— Collected data —
________________

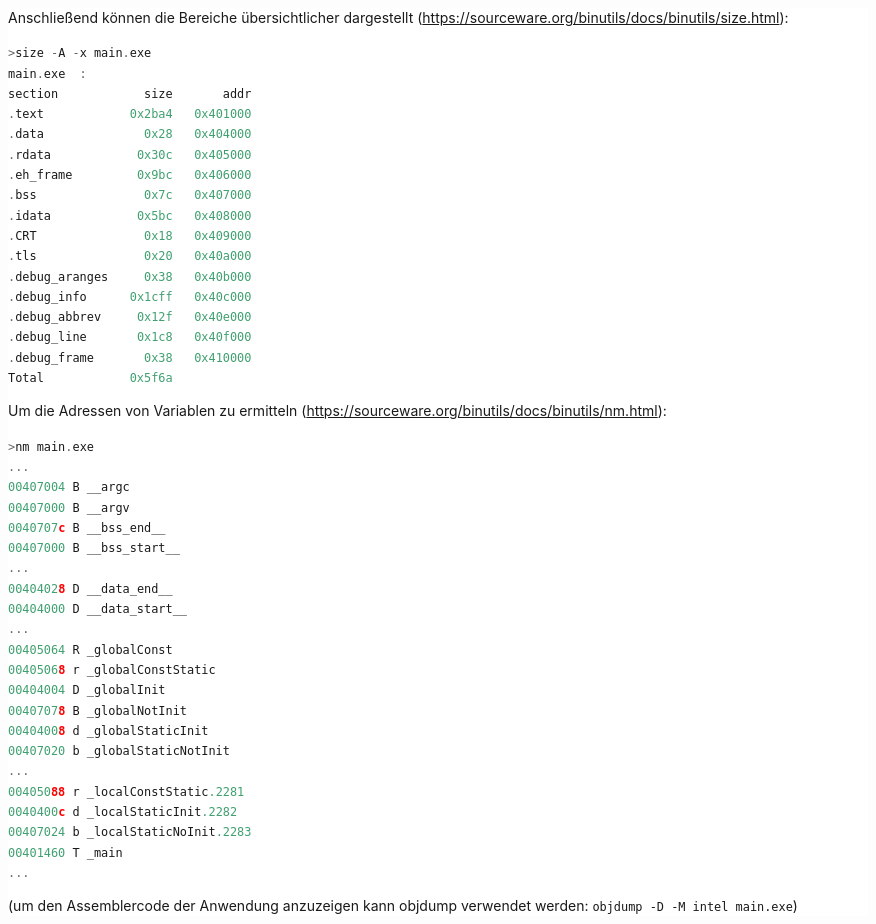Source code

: Anschließend können die Bereiche übersichtlicher dargestellt (<https://sourceware.org/binutils/docs/binutils/size.html>):

``` c
>size -A -x main.exe
main.exe  :
section            size       addr
.text            0x2ba4   0x401000
.data              0x28   0x404000
.rdata            0x30c   0x405000
.eh_frame         0x9bc   0x406000
.bss               0x7c   0x407000
.idata            0x5bc   0x408000
.CRT               0x18   0x409000
.tls               0x20   0x40a000
.debug_aranges     0x38   0x40b000
.debug_info      0x1cff   0x40c000
.debug_abbrev     0x12f   0x40e000
.debug_line       0x1c8   0x40f000
.debug_frame       0x38   0x410000
Total            0x5f6a

```

Um die Adressen von Variablen zu ermitteln (<https://sourceware.org/binutils/docs/binutils/nm.html>):

``` c
>nm main.exe
...
00407004 B __argc
00407000 B __argv
0040707c B __bss_end__
00407000 B __bss_start__
...
00404028 D __data_end__
00404000 D __data_start__
...
00405064 R _globalConst
00405068 r _globalConstStatic
00404004 D _globalInit
00407078 B _globalNotInit
00404008 d _globalStaticInit
00407020 b _globalStaticNotInit
...
00405088 r _localConstStatic.2281
0040400c d _localStaticInit.2282
00407024 b _localStaticNoInit.2283
00401460 T _main
...
```

(um den Assemblercode der Anwendung anzuzeigen kann objdump verwendet werden: `objdump -D -M intel main.exe`)

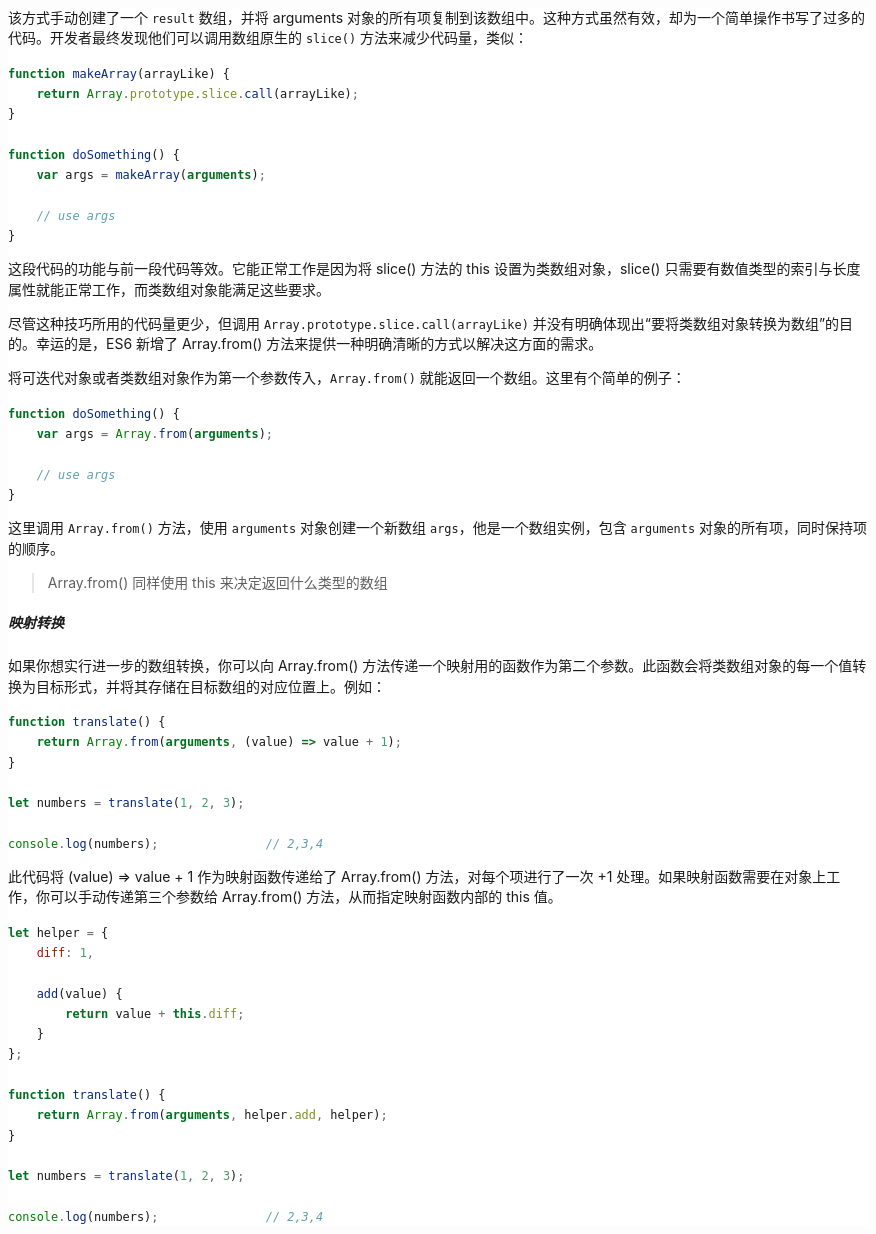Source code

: 该方式手动创建了一个 `result` 数组，并将 arguments 对象的所有项复制到该数组中。这种方式虽然有效，却为一个简单操作书写了过多的代码。开发者最终发现他们可以调用数组原生的 `slice()` 方法来减少代码量，类似：

```js
function makeArray(arrayLike) {
    return Array.prototype.slice.call(arrayLike);
}

function doSomething() {
    var args = makeArray(arguments);

    // use args
}
```

这段代码的功能与前一段代码等效。它能正常工作是因为将 slice() 方法的 this 设置为类数组对象，slice() 只需要有数值类型的索引与长度属性就能正常工作，而类数组对象能满足这些要求。

尽管这种技巧所用的代码量更少，但调用 `Array.prototype.slice.call(arrayLike)` 并没有明确体现出“要将类数组对象转换为数组”的目的。幸运的是，ES6 新增了 Array.from() 方法来提供一种明确清晰的方式以解决这方面的需求。

将可迭代对象或者类数组对象作为第一个参数传入，`Array.from()` 就能返回一个数组。这里有个简单的例子：

```js
function doSomething() {
    var args = Array.from(arguments);

    // use args
}
```

这里调用 `Array.from()` 方法，使用 `arguments` 对象创建一个新数组 `args`，他是一个数组实例，包含 `arguments` 对象的所有项，同时保持项的顺序。

>  Array.from() 同样使用 this 来决定返回什么类型的数组

##### 映射转换


如果你想实行进一步的数组转换，你可以向 Array.from() 方法传递一个映射用的函数作为第二个参数。此函数会将类数组对象的每一个值转换为目标形式，并将其存储在目标数组的对应位置上。例如：

```js
function translate() {
    return Array.from(arguments, (value) => value + 1);
}

let numbers = translate(1, 2, 3);

console.log(numbers);               // 2,3,4
```

此代码将 (value) => value + 1 作为映射函数传递给了 Array.from() 方法，对每个项进行了一次 +1 处理。如果映射函数需要在对象上工作，你可以手动传递第三个参数给 Array.from() 方法，从而指定映射函数内部的 this 值。

```js
let helper = {
    diff: 1,

    add(value) {
        return value + this.diff;
    }
};

function translate() {
    return Array.from(arguments, helper.add, helper);
}

let numbers = translate(1, 2, 3);

console.log(numbers);               // 2,3,4
```
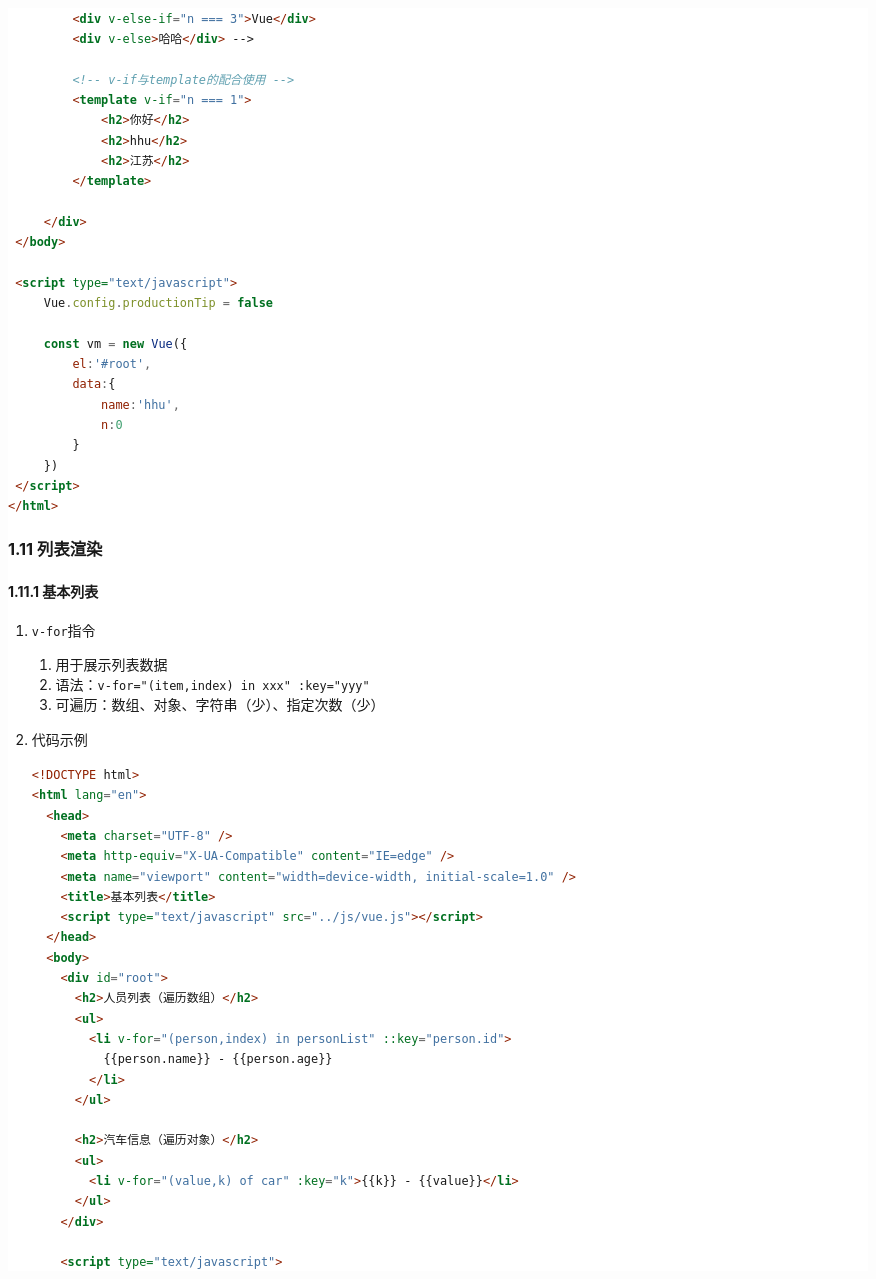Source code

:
   ```html
   			<div v-else-if="n === 3">Vue</div>
   			<div v-else>哈哈</div> -->
   
   			<!-- v-if与template的配合使用 -->
   			<template v-if="n === 1">
   				<h2>你好</h2>
   				<h2>hhu</h2>
   				<h2>江苏</h2>
   			</template>
   
   		</div>
   	</body>
   
   	<script type="text/javascript">
   		Vue.config.productionTip = false
   
   		const vm = new Vue({
   			el:'#root',
   			data:{
   				name:'hhu',
   				n:0
   			}
   		})
   	</script>
   </html>
   ```

### 1.11 列表渲染

#### 1.11.1 基本列表

1. `v-for`指令

   1. 用于展示列表数据
   2. 语法：`v-for="(item,index) in xxx" :key="yyy"`
   3. 可遍历：数组、对象、字符串（少）、指定次数（少）

2. 代码示例

   ```html
   <!DOCTYPE html>
   <html lang="en">
     <head>
       <meta charset="UTF-8" />
       <meta http-equiv="X-UA-Compatible" content="IE=edge" />
       <meta name="viewport" content="width=device-width, initial-scale=1.0" />
       <title>基本列表</title>
       <script type="text/javascript" src="../js/vue.js"></script>
     </head>
     <body>
       <div id="root">
         <h2>人员列表（遍历数组）</h2>
         <ul>
           <li v-for="(person,index) in personList" ::key="person.id">
             {{person.name}} - {{person.age}}
           </li>
         </ul>
   
         <h2>汽车信息（遍历对象）</h2>
         <ul>
           <li v-for="(value,k) of car" :key="k">{{k}} - {{value}}</li>
         </ul>
       </div>
   
       <script type="text/javascript">
   ```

________________

— Task to carry out —
Only the number is wanted: how many lines in the entries above include the word "slice"?

— Result —
4